Lance Pederson: Some, but not a lot. Yeah, that's right. I mean, it's certainly office is its own category. And I think often when they're, you know, Wall Street journals referring to commercial real estate being doomed, they really mean office.

Ivan Barrett: Yeah. Yeah. I mean, industrial is going to have some issues in some markets. Retail is actually on the upswing. Yeah. My retail guys are having a lot of fun. My retail buddies.

Lance Pederson: Yeah, yeah. I'm glad to hear you say that, too, because that's what I think, too. I'm just like, you understand. One, it would be if they let everything go that wasn't performing, or there are any little hiccups, it would be an existential crisis. I mean, it would completely tank you.

Ivan Barrett: Yeah. They stared the abyss in 2008. Ben Bernanke did, in my opinion, a great job. Didn't act fast enough. They figured that out in COVID, acted faster. Fiscal's given a lot more problems right now with the Inflation Reduction Act. which is another $2 trillion or whatever of spending. But I think the central bank is doing a pretty good job of managing it and not allowing another 2008 to spread and crush good operators, good borrowers. Some of the garbage that, you know, the book devil take the hindmost, you know, the hindmost, the operators that went into, one of the operators that went into Phoenix and bought, you know, 50 year old product for 350 a unit thinking they're going to double the rents, that stuff's going to have some turmoil. But for the most part, those of us in the business don't typically buy that kind of product anymore. That's really old. Yeah, that's right.

Lance Pederson: Yeah. And unfortunately there's a lot of LPs that went into those deals that were being done.

Ivan Barrett: That is the unfortunate part, Lance. A lot of people were just chasing returns.

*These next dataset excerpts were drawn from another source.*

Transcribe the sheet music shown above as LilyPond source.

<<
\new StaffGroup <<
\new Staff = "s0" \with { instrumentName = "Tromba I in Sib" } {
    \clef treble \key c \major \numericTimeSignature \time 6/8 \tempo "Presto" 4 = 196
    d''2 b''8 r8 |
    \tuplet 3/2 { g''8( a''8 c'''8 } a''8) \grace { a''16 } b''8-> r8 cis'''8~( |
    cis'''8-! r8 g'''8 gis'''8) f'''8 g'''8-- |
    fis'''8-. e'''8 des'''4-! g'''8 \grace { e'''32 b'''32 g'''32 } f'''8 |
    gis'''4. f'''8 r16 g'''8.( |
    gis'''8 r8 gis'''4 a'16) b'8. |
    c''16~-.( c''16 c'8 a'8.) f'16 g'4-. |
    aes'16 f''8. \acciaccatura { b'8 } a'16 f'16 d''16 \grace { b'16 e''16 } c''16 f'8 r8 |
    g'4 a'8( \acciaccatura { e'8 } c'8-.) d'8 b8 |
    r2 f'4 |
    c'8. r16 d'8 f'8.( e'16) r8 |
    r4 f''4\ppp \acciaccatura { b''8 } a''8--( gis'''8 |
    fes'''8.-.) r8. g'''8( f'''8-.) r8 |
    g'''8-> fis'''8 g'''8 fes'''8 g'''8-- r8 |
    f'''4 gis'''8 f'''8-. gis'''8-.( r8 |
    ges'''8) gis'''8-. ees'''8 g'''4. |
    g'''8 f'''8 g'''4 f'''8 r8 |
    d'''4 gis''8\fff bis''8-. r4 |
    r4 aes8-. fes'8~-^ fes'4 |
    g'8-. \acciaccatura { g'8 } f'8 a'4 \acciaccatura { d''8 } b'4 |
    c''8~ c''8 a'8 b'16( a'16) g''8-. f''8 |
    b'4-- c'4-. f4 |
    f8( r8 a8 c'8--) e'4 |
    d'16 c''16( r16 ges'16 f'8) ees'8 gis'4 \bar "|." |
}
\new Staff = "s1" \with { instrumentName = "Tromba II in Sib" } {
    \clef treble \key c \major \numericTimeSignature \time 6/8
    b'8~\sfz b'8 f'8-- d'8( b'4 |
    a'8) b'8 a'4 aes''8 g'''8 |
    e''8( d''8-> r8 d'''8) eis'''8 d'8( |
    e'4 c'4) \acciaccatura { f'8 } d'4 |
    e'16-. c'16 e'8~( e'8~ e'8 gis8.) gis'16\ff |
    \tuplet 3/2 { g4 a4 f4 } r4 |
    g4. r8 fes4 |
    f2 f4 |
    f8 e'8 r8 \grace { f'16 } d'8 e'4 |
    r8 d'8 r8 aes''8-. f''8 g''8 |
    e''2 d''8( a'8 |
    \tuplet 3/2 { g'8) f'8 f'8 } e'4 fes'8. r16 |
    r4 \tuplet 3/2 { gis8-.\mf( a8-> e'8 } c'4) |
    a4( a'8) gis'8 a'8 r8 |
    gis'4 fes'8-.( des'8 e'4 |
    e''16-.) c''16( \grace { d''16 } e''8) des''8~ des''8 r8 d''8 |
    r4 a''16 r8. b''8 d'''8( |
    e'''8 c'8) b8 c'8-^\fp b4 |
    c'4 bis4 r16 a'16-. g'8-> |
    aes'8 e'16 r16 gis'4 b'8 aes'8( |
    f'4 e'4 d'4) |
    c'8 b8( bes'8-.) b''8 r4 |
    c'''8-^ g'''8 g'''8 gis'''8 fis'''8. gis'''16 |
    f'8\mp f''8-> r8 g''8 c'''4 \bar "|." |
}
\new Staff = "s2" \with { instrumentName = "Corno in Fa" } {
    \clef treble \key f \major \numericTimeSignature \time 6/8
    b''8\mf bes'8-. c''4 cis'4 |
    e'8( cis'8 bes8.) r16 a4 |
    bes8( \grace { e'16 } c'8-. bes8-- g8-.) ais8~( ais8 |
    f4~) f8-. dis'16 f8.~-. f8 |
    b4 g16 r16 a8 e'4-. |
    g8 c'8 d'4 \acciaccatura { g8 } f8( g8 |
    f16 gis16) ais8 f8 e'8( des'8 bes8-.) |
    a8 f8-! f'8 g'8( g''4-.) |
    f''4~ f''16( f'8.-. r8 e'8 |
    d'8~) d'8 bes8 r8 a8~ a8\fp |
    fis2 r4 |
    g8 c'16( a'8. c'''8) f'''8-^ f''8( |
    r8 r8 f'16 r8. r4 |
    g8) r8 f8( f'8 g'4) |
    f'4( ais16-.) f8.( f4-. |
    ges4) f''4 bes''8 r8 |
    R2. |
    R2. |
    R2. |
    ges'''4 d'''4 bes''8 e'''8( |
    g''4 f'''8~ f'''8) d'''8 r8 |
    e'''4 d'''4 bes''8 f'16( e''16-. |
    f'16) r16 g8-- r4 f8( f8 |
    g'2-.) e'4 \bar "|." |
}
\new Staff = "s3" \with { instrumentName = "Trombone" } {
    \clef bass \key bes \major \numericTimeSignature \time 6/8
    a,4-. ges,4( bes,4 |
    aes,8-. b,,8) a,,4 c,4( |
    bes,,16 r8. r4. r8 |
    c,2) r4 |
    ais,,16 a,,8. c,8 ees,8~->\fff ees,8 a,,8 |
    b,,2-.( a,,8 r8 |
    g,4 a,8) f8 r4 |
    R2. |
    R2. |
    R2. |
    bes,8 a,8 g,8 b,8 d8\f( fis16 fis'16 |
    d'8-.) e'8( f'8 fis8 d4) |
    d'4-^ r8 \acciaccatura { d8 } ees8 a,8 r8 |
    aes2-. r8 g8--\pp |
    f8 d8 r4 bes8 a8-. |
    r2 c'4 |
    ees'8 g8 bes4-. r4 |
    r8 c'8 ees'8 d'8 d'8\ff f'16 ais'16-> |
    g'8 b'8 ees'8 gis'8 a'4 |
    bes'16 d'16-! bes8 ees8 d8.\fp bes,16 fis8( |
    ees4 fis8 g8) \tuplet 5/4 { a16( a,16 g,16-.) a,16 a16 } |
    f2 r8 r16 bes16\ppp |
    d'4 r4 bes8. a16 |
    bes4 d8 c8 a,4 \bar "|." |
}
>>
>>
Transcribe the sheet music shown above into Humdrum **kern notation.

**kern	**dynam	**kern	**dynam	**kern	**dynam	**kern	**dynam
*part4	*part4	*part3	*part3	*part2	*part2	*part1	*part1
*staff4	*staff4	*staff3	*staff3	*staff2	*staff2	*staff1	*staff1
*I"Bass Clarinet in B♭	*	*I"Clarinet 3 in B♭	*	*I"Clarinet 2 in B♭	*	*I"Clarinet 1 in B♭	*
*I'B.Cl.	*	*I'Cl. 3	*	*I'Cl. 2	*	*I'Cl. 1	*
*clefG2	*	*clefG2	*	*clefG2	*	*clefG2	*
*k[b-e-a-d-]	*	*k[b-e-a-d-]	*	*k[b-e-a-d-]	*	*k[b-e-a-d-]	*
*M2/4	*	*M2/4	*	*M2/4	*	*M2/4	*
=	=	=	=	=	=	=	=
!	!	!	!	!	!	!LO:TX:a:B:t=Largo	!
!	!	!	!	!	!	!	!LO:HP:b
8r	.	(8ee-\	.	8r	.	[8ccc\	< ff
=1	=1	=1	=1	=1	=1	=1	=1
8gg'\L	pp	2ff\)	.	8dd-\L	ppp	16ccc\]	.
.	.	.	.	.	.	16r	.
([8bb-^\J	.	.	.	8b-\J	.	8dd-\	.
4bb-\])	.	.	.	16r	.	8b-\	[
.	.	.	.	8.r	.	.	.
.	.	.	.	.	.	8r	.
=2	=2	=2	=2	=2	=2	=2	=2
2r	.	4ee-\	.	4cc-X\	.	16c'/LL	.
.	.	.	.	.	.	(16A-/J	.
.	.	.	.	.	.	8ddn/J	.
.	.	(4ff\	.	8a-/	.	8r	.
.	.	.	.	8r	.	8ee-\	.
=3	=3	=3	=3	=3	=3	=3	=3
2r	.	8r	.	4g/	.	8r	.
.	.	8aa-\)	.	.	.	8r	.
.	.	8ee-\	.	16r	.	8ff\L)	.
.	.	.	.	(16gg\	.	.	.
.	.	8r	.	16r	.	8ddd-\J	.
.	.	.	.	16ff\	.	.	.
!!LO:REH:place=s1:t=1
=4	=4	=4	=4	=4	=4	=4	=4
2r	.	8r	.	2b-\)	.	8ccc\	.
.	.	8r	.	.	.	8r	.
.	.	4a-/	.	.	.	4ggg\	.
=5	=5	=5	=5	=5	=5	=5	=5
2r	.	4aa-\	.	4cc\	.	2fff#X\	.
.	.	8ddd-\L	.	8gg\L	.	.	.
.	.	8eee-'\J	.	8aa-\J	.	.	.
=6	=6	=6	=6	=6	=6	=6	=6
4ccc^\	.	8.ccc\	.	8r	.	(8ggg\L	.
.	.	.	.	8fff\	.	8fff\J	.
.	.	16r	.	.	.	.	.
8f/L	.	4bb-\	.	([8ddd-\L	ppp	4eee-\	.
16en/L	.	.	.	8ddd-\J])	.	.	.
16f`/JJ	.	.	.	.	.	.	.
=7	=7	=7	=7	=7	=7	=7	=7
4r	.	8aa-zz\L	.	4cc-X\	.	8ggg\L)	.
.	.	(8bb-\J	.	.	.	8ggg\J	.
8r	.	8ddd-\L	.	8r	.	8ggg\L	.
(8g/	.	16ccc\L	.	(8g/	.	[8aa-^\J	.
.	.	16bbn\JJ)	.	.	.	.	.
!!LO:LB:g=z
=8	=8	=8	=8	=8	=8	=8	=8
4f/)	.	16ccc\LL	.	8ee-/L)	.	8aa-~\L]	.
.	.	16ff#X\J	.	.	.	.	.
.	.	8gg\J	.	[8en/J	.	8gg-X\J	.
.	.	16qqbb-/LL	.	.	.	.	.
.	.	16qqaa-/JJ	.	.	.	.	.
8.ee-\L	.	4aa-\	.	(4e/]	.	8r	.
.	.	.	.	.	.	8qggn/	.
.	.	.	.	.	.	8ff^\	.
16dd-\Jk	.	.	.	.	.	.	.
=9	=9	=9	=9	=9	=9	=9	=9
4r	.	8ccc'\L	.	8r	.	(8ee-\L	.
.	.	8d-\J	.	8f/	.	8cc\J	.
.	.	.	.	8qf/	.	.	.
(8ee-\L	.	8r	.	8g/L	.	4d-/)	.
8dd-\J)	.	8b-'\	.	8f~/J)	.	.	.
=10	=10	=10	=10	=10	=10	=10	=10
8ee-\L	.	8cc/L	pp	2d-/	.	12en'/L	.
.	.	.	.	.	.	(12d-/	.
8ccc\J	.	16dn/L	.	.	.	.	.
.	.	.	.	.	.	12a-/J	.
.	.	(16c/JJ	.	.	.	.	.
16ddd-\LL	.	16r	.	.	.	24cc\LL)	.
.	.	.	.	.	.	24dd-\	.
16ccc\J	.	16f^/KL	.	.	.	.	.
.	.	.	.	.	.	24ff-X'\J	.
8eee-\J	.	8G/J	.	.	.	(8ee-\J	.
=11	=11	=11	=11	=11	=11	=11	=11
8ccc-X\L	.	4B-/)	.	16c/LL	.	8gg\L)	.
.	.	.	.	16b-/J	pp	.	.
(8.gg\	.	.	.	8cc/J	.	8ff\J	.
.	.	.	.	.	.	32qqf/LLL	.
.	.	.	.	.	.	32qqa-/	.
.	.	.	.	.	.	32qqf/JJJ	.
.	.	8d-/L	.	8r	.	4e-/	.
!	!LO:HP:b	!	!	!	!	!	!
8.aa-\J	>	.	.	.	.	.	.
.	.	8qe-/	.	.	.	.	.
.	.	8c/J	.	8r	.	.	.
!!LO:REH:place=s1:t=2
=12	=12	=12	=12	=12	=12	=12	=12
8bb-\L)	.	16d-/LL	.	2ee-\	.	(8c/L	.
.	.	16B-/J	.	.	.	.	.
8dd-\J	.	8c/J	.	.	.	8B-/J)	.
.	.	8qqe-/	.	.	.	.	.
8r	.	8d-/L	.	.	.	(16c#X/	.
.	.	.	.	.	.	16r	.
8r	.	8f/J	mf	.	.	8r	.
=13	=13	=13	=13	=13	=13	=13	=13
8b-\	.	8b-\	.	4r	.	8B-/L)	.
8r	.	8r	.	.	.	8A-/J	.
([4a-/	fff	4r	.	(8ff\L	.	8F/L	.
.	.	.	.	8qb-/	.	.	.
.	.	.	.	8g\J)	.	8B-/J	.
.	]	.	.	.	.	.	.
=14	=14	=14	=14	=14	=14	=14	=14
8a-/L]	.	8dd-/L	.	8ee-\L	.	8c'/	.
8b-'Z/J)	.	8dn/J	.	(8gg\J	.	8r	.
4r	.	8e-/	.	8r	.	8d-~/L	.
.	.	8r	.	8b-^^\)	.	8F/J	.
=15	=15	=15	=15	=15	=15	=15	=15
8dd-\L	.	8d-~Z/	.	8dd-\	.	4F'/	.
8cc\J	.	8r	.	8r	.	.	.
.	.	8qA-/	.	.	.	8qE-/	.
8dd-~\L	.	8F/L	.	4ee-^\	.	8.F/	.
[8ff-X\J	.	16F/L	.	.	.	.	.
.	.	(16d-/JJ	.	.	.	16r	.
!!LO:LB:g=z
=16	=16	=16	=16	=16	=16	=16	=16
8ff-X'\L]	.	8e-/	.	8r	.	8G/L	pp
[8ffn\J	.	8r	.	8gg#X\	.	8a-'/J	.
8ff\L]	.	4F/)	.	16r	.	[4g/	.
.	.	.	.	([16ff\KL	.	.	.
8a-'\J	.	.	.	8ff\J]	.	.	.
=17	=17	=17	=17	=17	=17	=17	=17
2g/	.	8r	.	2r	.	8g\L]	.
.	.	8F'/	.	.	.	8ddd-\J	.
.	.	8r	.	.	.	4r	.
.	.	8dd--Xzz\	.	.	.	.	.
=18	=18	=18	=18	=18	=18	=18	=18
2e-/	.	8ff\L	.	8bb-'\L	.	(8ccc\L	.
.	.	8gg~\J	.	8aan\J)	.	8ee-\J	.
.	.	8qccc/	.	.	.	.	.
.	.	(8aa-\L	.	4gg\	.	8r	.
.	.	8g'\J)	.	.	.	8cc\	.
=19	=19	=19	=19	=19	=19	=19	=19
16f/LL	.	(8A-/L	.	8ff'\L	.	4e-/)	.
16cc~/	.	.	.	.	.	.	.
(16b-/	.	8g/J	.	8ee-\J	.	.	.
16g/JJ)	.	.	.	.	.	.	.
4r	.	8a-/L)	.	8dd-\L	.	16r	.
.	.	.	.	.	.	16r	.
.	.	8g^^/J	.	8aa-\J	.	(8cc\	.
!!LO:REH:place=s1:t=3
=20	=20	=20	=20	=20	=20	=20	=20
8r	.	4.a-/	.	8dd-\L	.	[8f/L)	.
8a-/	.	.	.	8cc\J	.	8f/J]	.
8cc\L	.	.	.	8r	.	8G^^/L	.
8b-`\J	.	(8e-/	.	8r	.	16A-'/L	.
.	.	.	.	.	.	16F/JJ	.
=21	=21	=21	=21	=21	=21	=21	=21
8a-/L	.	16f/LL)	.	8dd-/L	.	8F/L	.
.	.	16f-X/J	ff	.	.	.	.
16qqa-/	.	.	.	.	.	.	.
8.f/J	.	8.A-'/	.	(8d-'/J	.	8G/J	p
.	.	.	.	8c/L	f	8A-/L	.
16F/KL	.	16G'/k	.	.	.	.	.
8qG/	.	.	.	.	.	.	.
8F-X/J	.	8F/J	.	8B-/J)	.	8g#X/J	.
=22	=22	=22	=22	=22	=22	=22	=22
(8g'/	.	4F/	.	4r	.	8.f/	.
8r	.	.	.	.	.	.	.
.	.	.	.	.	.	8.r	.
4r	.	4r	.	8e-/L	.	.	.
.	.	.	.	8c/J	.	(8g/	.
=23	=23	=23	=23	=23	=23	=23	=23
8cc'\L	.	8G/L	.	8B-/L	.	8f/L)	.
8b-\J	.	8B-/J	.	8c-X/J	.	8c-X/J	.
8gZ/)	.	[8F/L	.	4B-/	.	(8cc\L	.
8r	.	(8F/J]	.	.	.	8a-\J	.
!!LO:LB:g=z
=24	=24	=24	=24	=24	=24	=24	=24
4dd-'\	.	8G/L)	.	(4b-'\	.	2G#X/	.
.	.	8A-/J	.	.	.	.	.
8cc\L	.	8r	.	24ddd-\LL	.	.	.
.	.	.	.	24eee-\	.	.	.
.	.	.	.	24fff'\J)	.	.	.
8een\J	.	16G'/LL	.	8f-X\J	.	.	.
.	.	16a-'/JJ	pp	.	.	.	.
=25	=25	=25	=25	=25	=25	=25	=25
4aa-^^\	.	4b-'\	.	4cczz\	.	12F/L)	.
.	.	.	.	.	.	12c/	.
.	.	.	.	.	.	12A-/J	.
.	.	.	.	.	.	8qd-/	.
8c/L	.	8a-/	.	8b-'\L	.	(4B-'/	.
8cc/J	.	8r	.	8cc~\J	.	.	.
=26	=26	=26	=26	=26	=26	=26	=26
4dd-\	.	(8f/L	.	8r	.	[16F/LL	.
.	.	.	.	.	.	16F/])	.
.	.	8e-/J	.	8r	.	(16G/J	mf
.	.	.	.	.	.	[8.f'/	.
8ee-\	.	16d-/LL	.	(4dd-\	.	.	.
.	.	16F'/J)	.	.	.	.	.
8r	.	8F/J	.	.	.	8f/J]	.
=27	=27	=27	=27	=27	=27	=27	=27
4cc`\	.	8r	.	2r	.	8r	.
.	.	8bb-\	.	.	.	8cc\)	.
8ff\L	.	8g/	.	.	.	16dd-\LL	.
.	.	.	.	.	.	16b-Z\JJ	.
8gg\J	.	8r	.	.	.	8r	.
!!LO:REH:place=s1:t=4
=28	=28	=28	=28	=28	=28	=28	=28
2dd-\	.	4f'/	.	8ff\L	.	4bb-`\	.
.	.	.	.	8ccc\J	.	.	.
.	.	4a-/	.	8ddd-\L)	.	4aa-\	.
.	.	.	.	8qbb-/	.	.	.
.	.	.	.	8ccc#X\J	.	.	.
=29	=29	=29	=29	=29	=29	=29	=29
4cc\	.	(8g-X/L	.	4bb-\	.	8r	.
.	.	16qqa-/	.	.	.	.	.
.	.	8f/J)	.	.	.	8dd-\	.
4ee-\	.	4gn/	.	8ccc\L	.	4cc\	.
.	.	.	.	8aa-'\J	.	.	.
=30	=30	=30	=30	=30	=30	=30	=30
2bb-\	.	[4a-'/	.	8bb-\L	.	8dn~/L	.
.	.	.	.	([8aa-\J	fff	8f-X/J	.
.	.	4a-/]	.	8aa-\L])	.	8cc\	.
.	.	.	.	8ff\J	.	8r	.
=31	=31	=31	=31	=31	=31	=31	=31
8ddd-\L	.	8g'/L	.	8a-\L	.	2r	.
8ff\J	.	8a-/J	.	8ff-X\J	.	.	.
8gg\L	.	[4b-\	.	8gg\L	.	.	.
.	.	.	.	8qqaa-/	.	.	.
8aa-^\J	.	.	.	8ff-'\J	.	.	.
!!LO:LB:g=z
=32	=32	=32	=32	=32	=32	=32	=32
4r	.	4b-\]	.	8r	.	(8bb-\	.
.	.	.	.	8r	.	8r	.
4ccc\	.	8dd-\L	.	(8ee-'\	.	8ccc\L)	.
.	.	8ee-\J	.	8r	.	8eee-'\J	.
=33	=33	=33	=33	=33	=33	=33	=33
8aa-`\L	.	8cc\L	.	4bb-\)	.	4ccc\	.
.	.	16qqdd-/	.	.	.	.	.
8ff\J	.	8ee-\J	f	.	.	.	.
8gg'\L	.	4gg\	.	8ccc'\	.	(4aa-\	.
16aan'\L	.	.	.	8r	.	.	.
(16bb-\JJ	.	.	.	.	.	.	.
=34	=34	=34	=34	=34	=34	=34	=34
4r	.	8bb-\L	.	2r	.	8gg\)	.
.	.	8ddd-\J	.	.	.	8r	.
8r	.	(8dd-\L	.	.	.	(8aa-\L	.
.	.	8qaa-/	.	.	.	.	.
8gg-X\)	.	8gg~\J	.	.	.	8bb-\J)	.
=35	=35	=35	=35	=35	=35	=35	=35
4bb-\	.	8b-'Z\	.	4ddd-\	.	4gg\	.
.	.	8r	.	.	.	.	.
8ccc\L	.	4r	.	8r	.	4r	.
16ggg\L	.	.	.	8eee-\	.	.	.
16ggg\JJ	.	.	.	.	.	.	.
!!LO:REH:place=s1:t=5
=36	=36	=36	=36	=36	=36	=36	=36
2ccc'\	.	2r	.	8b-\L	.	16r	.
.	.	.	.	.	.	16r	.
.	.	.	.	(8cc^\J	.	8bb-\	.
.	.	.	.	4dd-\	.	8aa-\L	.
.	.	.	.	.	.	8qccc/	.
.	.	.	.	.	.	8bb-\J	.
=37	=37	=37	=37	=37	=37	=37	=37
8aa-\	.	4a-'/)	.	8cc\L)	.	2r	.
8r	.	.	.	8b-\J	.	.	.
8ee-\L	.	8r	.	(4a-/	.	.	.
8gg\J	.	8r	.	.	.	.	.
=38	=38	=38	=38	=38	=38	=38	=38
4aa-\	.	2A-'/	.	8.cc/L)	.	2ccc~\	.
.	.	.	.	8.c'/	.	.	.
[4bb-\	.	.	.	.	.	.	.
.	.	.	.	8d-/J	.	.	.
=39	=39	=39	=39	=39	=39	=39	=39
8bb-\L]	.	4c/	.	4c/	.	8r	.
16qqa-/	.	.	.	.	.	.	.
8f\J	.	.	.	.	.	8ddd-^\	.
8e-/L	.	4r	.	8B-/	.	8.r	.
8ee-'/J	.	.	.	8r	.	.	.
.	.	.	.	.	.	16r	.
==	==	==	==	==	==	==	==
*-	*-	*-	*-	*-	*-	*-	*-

Lance Pederson: Yeah. Yep. Yep. For sure. Cool. Well, this has been great catching up, man. So where can people learn more about BAM and, you know, maybe connect with you or yeah, just, uh, the numbers on the screen here, BAM capital.com is the easiest place to find us. Awesome. Thanks so much, man. I really appreciate your time. It's always good catching up. Yeah.

Ivan Barrett: This has been so fun. One of my favorite podcasts, man. It's great to hang out with you for a bit.

Lance Pederson: All right, brother. Thanks, man. You bet.